A home run’s distance from Wrigley Field, Sunnyside serves about 1,000 customers per day
The old adage in real estate is location, location, location, and nowhere is that more important than it is for retail businesses. In the cannabis space, the idea that “weed sells itself” is quickly being replaced by an ultra-competitive business in which every advantage matters, and those companies set up with a location to drive traffic — and handle that flow of customers — are the ones set up for success.
By Brian Beckley, Garrett Rudolph and Patrick Wagner
There’s no place quite like the ballpark in the middle of summer.

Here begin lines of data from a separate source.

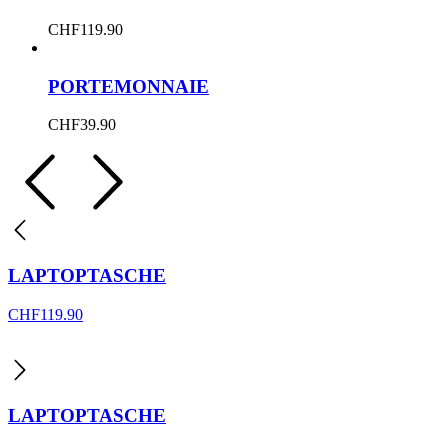
CHF
119.90
PORTEMONNAIE
CHF
39.90
LAPTOPTASCHE
CHF
119.90
LAPTOPTASCHE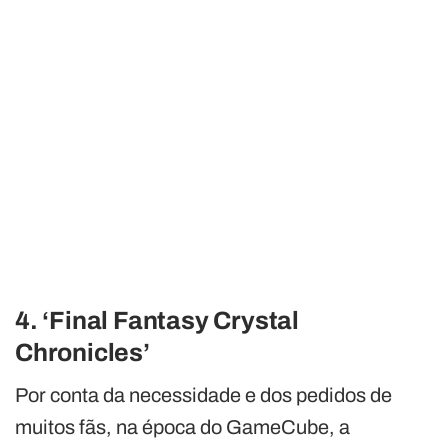
4. ‘Final Fantasy Crystal
Chronicles’
Por conta da necessidade e dos pedidos de
muitos fãs, na época do GameCube, a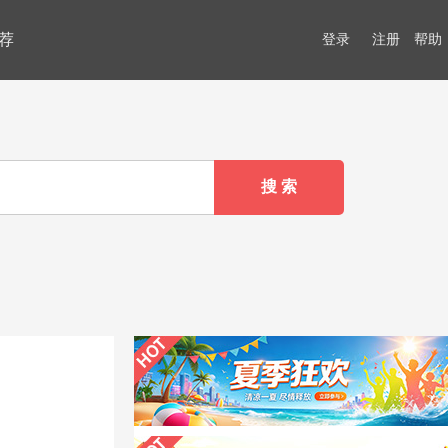
荐
登录
注册
帮助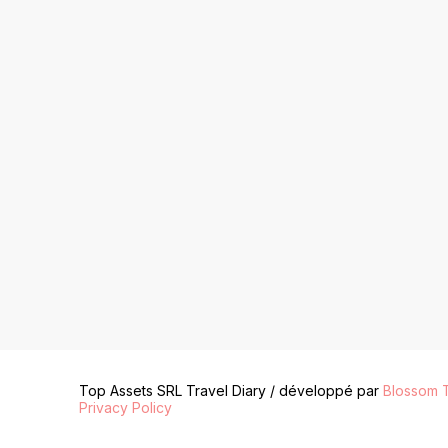
Top Assets SRL
Travel Diary / développé par
Blossom 
Privacy Policy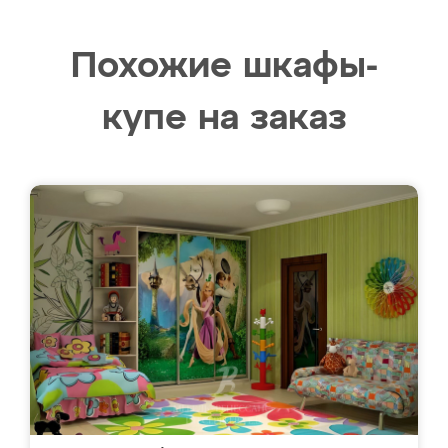
Похожие шкафы-
купе на заказ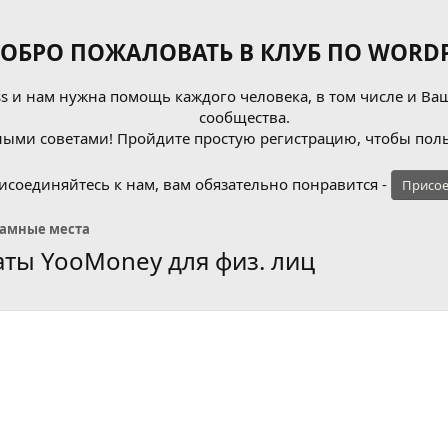
ОБРО ПОЖАЛОВАТЬ В КЛУБ ПО WORDP
 и нам нужна помощь каждого человека, в том числе и Ваш
сообщества.
ыми советами! Пройдите простую регистрацию, чтобы поль
исоединяйтесь к нам, вам обязательно понравится -
Присое
ламные места
аты YooMoney для физ. лиц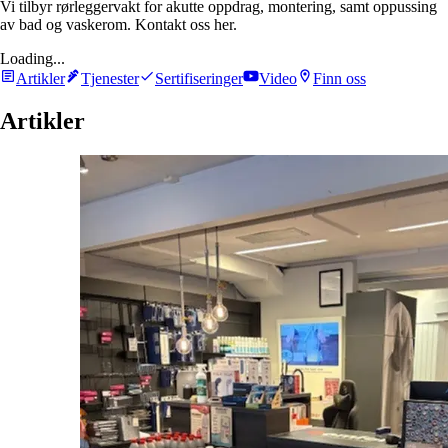
Vi tilbyr rørleggervakt for akutte oppdrag, montering, samt oppussing
av bad og vaskerom. Kontakt oss her.
Loading...
Artikler
Tjenester
Sertifiseringer
Video
Finn oss
Artikler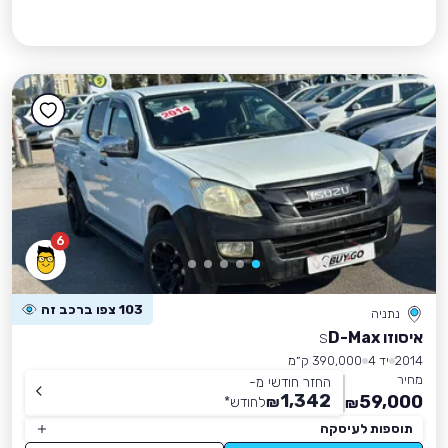
6
103 צפו ברכב זה
נתניה
איסוזו D-Max
S
2014
יד 4
390,000 ק״מ
מחיר
החזר חודשי מ-
1,342
59,000
₪
לחודש
*
₪
תוספות לעיסקה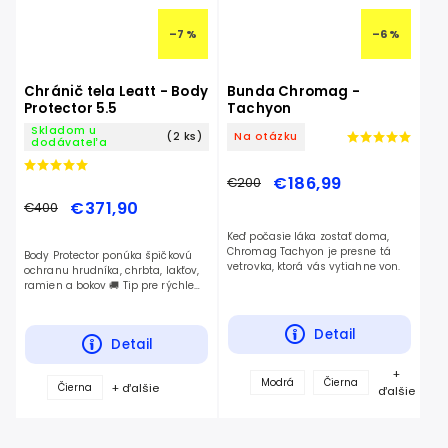
–7 %
–6 %
Chránič tela Leatt - Body
Bunda Chromag -
Protector 5.5
Tachyon
Skladom u
(2 ks)
Na otázku
dodávateľa
€186,99
€200
€371,90
€400
Keď počasie láka zostať doma,
Chromag Tachyon je presne tá
Body Protector ponúka špičkovú
vetrovka, ktorá vás vytiahne von.
ochranu hrudníka, chrbta, lakťov,
ramien a bokov 🚚 Tip pre rýchle
doručenie - Pri platbe prevodom a
voľbe kuriéra GLS vám tovar...
Detail
Detail
+
Modrá
Čierna
+ ďalšie
Čierna
ďalšie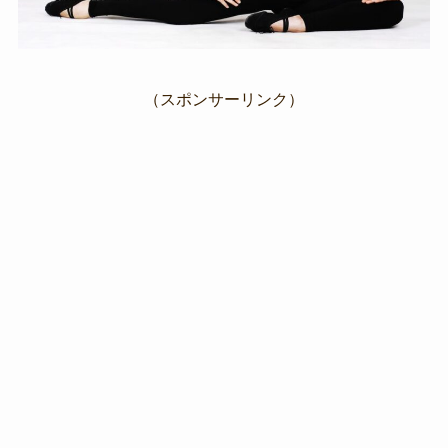
（スポンサーリンク）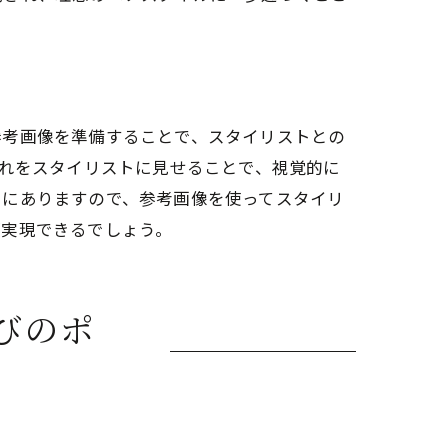
の活用法
参考画像を準備することで、スタイリストとの
これをスタイリストに見せることで、視覚的に
富にありますので、参考画像を使ってスタイリ
が実現できるでしょう。
びのポ
る方法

And when it comes to selling cannabis, there’s probably no retailer in the country that can connect with throngs of baseball fans quite like the Sunnyside shop on the north side of Chicago. Located less than 500 feet from the home plate entrance of legendary Wrigley Field, Sunnyside features a 10,000-square-foot sales floor, 20 point-of-sale stations and some of the top cannabis products available in Illinois. Since opening in November 2021, the shop has been serving an average of 800 to 1,200 customers per day, with a noticeable increase in traffic during home games and other events.
“It’s been really wonderful thus far, even though the Cubs are absolutely terrible at the moment,” says Paul Bennett, regional director for Sunnyside’s parent company, Cresco Labs, in Illinois and Arizona. “The number of customers we’re seeing is above and beyond what we expected, so we really have a great opportunity to introduce so many people to cannabis.”
And while the “Friendly Confines” are a major draw for the area — the Cubs have sold an average of about 3 million tickets annually for the past two decades, whether they’re winning the division or trying to avoid last place — baseball isn’t the only thing going on in Wrigleyville. Wrigley Field hosts a popular summer concert series, which in 2021 featured the likes of Lady Gaga, Def Leppard, Motley Crue and the Zac Brown Band, and the neighborhood is full of bars, restaurants and other hangouts.
“It’s such a great area, right in the heart of Chicago,” says Katie Frazier, Cresco vice president of retail store development. “Everybody goes to that area, even if you’re not going to go to a baseball game.”
Frazier says the Wrigleyville location fits perfectly within Cresco’s overall retail strategy and goal of normalizing the cannabis industry.
“We want to be where people are going to be picking up their coffee, meeting up with friends, just normal everyday retail stuff,” she says.
The Wrigleyville location is also a substantial upgrade over its predecessor, a 900-square-foot shop in Chicago’s Lakeview neighborhood, where customers needed to check in at one location, then walk across the street to visit the actual dispensary, which only had six registers.
“Needless to say, that location was far from ideal,” Bennett says. “We’re really excited to see the growth and traffic since the move. On average, we’re seeing anywhere between a 30% to 40% increase in traffic compared to last year.”